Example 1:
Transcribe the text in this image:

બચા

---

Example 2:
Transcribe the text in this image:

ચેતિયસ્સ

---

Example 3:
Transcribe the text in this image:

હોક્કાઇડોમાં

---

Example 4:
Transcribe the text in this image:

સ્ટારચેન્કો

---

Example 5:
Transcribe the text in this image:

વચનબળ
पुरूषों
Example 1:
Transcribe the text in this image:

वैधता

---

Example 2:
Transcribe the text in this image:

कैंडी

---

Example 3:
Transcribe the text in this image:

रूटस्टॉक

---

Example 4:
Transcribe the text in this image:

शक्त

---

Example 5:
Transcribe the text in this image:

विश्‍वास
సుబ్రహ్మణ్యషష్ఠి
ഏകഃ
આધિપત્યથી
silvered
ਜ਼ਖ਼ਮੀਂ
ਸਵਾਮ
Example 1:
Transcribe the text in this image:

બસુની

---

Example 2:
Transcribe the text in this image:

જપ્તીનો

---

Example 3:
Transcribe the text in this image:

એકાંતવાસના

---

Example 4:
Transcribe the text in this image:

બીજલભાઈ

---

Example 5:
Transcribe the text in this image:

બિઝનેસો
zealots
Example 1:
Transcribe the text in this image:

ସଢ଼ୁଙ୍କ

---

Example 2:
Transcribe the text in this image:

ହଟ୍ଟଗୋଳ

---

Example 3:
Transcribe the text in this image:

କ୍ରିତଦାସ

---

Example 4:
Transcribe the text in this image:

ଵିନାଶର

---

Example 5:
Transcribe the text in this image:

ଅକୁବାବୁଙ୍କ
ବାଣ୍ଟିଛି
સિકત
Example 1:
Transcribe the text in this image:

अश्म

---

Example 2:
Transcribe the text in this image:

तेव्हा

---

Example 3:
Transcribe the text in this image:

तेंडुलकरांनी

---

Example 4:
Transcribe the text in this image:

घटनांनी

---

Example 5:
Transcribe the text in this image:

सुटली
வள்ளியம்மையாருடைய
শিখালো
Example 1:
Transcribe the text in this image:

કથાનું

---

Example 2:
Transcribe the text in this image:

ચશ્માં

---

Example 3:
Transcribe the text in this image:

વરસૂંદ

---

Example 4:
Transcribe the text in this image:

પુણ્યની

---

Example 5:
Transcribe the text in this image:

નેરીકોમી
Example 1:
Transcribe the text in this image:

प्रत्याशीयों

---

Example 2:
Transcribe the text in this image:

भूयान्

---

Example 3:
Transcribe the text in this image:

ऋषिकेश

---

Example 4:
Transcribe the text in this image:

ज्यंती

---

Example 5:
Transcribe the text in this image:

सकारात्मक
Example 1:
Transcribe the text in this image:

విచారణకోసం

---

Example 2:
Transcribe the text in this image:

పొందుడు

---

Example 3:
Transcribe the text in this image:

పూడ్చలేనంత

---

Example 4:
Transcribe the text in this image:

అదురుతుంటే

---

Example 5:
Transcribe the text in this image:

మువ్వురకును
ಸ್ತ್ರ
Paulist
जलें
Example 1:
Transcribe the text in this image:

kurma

# Activity
Repeat every record above exactly as it appears.

# Response to this exercise
Example 1:
Transcribe the text in this image:

બચા

---

Example 2:
Transcribe the text in this image:

ચેતિયસ્સ

---

Example 3:
Transcribe the text in this image:

હોક્કાઇડોમાં

---

Example 4:
Transcribe the text in this image:

સ્ટારચેન્કો

---

Example 5:
Transcribe the text in this image:

વચનબળ
पुरूषों
Example 1:
Transcribe the text in this image:

वैधता

---

Example 2:
Transcribe the text in this image:

कैंडी

---

Example 3:
Transcribe the text in this image:

रूटस्टॉक

---

Example 4:
Transcribe the text in this image:

शक्त

---

Example 5:
Transcribe the text in this image:

विश्‍वास
సుబ్రహ్మణ్యషష్ఠి
ഏകഃ
આધિપત્યથી
silvered
ਜ਼ਖ਼ਮੀਂ
ਸਵਾਮ
Example 1:
Transcribe the text in this image:

બસુની

---

Example 2:
Transcribe the text in this image:

જપ્તીનો

---

Example 3:
Transcribe the text in this image:

એકાંતવાસના

---

Example 4:
Transcribe the text in this image:

બીજલભાઈ

---

Example 5:
Transcribe the text in this image:

બિઝનેસો
zealots
Example 1:
Transcribe the text in this image:

ସଢ଼ୁଙ୍କ

---

Example 2:
Transcribe the text in this image:

ହଟ୍ଟଗୋଳ

---

Example 3:
Transcribe the text in this image:

କ୍ରିତଦାସ

---

Example 4:
Transcribe the text in this image:

ଵିନାଶର

---

Example 5:
Transcribe the text in this image:

ଅକୁବାବୁଙ୍କ
ବାଣ୍ଟିଛି
સિકત
Example 1:
Transcribe the text in this image:

अश्म

---

Example 2:
Transcribe the text in this image:

तेव्हा

---

Example 3:
Transcribe the text in this image:

तेंडुलकरांनी

---

Example 4:
Transcribe the text in this image:

घटनांनी

---

Example 5:
Transcribe the text in this image:

सुटली
வள்ளியம்மையாருடைய
শিখালো
Example 1:
Transcribe the text in this image:

કથાનું

---

Example 2:
Transcribe the text in this image:

ચશ્માં

---

Example 3:
Transcribe the text in this image:

વરસૂંદ

---

Example 4:
Transcribe the text in this image:

પુણ્યની

---

Example 5:
Transcribe the text in this image:

નેરીકોમી
Example 1:
Transcribe the text in this image:

प्रत्याशीयों

---

Example 2:
Transcribe the text in this image:

भूयान्

---

Example 3:
Transcribe the text in this image:

ऋषिकेश

---

Example 4:
Transcribe the text in this image:

ज्यंती

---

Example 5:
Transcribe the text in this image:

सकारात्मक
Example 1:
Transcribe the text in this image:

విచారణకోసం

---

Example 2:
Transcribe the text in this image:

పొందుడు

---

Example 3:
Transcribe the text in this image:

పూడ్చలేనంత

---

Example 4:
Transcribe the text in this image:

అదురుతుంటే

---

Example 5:
Transcribe the text in this image:

మువ్వురకును
ಸ್ತ್ರ
Paulist
जलें
Example 1:
Transcribe the text in this image:

kurma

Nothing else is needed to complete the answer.